#### TEXT

4x1.8B MoE Qwen Ckpt 50000

This is a MoE model project constructed based on the Qwen 1.8B model. In this project, we concatenated 4 original models and trained them using special training methods.

This model is a checkpoint model for the continue pretraining stage.

Evaluations

Groups	Metric	Value		Stderr
boolq	acc	0.6508	±	0.0083
ceval-valid	acc	0.5290	±	0.1912
	acc_norm	0.5290	±	0.1912
cmmlu	acc	0.5087	±	0.1237
	acc_norm	0.5087	±	0.1237
mathqa	acc	0.2647	±	0.0081
	acc_norm	0.2693	±	0.0081
mmlu	acc	0.4353	±	0.0830
- stem	acc	0.3809	±	0.0659
- social_sciences	acc	0.4959	±	0.0708
- other	acc	0.4844	±	0.0744
- humanities	acc	0.3998	±	0.0849

Acknowledgements

License Agreement

This project is open source under the Tongyi Qianwen Research License Agreement. You can view the complete license agreement in this link: [https://github.com/QwenLM/Qwen/blob/main/Tongyi%20Qianwen%20RESEARCH%20LICENSE%20AGREEMENT].

########
#### EXTRACTED RECORDS

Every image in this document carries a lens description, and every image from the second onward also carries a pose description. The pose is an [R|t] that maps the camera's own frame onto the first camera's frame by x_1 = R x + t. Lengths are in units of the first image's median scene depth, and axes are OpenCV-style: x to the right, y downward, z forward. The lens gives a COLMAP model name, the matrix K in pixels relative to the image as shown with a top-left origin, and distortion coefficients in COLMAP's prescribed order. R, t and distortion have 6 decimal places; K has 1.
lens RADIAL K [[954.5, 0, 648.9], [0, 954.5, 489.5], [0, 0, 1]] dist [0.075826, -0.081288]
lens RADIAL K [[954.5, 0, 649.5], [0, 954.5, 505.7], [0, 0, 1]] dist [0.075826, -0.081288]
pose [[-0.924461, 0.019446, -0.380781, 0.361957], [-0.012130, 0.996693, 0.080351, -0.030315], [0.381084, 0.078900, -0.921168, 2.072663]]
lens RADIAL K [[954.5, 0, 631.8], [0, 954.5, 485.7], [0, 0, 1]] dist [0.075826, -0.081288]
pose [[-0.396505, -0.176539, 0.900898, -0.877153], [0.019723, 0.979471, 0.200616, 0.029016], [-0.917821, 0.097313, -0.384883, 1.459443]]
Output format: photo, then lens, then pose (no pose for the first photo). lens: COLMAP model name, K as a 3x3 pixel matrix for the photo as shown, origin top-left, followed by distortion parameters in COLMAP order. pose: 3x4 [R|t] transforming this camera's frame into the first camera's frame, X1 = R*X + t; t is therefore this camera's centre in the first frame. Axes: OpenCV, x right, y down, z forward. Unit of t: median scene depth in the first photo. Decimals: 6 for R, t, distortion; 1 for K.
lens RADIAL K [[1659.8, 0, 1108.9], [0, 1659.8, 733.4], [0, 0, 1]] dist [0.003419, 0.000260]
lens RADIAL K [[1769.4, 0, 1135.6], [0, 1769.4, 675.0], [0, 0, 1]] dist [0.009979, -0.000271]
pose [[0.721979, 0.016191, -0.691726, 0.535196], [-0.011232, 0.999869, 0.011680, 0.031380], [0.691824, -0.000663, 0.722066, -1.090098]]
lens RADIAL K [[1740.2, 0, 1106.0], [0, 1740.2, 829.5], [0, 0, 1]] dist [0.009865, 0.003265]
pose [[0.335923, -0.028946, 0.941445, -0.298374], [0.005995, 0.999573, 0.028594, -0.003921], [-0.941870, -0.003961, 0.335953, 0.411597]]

########

■ QUESTIONS ■
1. According to the Qwen MoE checkpoint text, how many original models were concatenated to build the model?
2. Which benchmark groups appear in the evaluation table of the Qwen MoE checkpoint text? Leave out the mmlu subcategories.

■ RESULTS OF THE TASKS ■
1. Four Qwen 1.8B models.

2. boolq, ceval-valid, cmmlu, mathqa, mmlu